▶ _What to produce_
Do these statements agree with the text on regulatory compliance and intellectual property? Answer yes or no for each, quoting the words from the text that decide it.
1. The company protects its proprietary rights through contractual restrictions alone.
2. Regulatory authorities could disagree with how the company's business practices are structured.
3. Third parties might lawfully develop intellectual property substantially similar to the company's.

▶ _Selected text_
>> Begin

While we believe that the practices of our businesses have been structured in a manner to ensure compliance with these laws and
regulations; federal, state or local regulatory authorities may take a contrary position. Our failure to comply with these laws and regulations
could result in proceedings against us, tax assessments, fines and penalties and/or a diminution of our reputation, each of which could adversely
affect our financial condition, results of operations and businesses.
Intellectual Property
We regard our intellectual property rights, including patents, service marks, trademarks, domain names, copyrights and trade secrets, as
important to our success. Our businesses also rely heavily upon software codes, informational databases and other systemic components that are
necessary to manage and support our operations. We rely on a combination of laws and contractual restrictions with employees, customers,
suppliers, licensees, affiliates and other third parties to establish and protect these proprietary rights. Despite these precautions, it may be
possible for a third party to copy or otherwise obtain and use trade secrets or copyrighted intellectual property without authorization which, if
discovered, might require legal action to correct. In addition, third parties may independently and lawfully develop substantially similar
intellectual properties.

>> End

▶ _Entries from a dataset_
>> Begin

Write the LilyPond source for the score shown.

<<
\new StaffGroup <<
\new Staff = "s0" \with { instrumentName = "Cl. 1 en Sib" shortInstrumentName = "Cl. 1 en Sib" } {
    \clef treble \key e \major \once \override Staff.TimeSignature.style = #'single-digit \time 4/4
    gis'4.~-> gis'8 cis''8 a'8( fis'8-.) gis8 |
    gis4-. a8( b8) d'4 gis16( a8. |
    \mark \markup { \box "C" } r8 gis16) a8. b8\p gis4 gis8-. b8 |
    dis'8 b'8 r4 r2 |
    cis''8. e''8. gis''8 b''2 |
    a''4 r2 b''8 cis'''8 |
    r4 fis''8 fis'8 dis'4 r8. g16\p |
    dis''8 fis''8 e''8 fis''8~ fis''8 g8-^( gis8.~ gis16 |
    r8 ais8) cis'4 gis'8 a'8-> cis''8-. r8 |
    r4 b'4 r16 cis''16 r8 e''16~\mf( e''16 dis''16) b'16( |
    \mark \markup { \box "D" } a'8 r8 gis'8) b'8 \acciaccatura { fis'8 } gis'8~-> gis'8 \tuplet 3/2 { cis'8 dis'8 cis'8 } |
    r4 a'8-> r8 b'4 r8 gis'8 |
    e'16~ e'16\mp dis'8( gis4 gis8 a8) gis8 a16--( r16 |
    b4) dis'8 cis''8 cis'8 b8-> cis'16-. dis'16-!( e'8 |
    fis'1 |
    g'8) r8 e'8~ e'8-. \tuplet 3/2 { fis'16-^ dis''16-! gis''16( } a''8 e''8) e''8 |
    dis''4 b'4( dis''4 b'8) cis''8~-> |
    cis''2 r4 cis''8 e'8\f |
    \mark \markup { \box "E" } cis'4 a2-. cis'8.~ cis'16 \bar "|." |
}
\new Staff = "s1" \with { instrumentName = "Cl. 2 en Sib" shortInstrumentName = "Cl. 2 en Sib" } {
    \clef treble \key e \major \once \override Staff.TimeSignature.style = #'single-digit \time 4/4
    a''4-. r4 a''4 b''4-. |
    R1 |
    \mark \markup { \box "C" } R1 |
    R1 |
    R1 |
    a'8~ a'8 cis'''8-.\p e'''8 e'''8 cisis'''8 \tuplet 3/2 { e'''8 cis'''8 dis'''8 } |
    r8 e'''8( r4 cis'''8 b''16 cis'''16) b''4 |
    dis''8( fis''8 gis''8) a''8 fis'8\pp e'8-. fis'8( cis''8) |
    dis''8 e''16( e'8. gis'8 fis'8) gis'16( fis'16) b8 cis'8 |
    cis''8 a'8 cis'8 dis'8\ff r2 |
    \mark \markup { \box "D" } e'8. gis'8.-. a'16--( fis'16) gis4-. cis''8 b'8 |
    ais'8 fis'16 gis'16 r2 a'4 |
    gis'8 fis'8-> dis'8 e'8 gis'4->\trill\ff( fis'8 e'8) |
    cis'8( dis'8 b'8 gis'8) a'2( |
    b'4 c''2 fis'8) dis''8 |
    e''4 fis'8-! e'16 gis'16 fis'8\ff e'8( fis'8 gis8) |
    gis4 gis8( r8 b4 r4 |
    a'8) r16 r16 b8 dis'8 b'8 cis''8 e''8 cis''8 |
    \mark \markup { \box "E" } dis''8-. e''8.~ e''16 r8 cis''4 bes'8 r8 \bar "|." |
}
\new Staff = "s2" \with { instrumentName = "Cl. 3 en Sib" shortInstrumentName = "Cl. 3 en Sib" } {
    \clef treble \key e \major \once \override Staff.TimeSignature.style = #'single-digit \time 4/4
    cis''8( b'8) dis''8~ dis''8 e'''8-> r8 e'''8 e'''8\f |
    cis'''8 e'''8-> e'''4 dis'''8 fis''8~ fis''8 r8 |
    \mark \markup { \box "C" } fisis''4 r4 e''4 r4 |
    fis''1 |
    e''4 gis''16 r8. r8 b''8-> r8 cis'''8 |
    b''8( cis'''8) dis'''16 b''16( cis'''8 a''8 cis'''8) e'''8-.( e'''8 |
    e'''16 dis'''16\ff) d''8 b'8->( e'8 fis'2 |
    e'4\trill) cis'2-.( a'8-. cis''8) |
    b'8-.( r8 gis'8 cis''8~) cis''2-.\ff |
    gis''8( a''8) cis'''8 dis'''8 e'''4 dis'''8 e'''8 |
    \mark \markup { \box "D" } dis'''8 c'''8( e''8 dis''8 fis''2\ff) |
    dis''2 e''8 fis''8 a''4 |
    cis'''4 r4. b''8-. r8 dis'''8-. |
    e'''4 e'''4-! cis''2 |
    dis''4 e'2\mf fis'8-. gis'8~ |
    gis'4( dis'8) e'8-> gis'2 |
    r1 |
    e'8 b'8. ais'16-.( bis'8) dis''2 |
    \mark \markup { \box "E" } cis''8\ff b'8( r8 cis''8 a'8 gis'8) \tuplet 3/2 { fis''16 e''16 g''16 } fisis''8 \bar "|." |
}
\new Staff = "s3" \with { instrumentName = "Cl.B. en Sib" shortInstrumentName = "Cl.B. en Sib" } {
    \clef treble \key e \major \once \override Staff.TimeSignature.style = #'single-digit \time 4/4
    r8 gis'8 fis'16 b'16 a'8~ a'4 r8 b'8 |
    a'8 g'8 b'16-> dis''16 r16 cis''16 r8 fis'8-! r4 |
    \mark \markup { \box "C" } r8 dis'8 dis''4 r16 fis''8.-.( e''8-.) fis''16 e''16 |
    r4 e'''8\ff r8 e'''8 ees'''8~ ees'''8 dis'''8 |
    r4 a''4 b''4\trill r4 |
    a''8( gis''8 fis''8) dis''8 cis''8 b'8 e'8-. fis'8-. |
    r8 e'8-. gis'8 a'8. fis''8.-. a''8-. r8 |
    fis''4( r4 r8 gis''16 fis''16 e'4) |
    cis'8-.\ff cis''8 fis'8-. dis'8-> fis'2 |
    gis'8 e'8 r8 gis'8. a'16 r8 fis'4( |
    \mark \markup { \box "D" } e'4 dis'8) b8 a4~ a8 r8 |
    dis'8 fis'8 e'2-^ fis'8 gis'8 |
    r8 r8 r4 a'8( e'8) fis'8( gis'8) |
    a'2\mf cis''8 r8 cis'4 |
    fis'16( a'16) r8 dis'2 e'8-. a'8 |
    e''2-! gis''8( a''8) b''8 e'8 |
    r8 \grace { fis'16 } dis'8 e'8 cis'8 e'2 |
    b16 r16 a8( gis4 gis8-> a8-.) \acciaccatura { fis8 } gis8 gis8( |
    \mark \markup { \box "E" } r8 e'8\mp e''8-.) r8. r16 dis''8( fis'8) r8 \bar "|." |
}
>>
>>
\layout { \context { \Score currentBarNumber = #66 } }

>> End

▶ _Solution below_
1. No: "We rely on a combination of laws and contractual restrictions"
2. Yes: "federal, state or local regulatory authorities may take a contrary position"
3. Yes: "third parties may independently and lawfully develop substantially similar intellectual properties"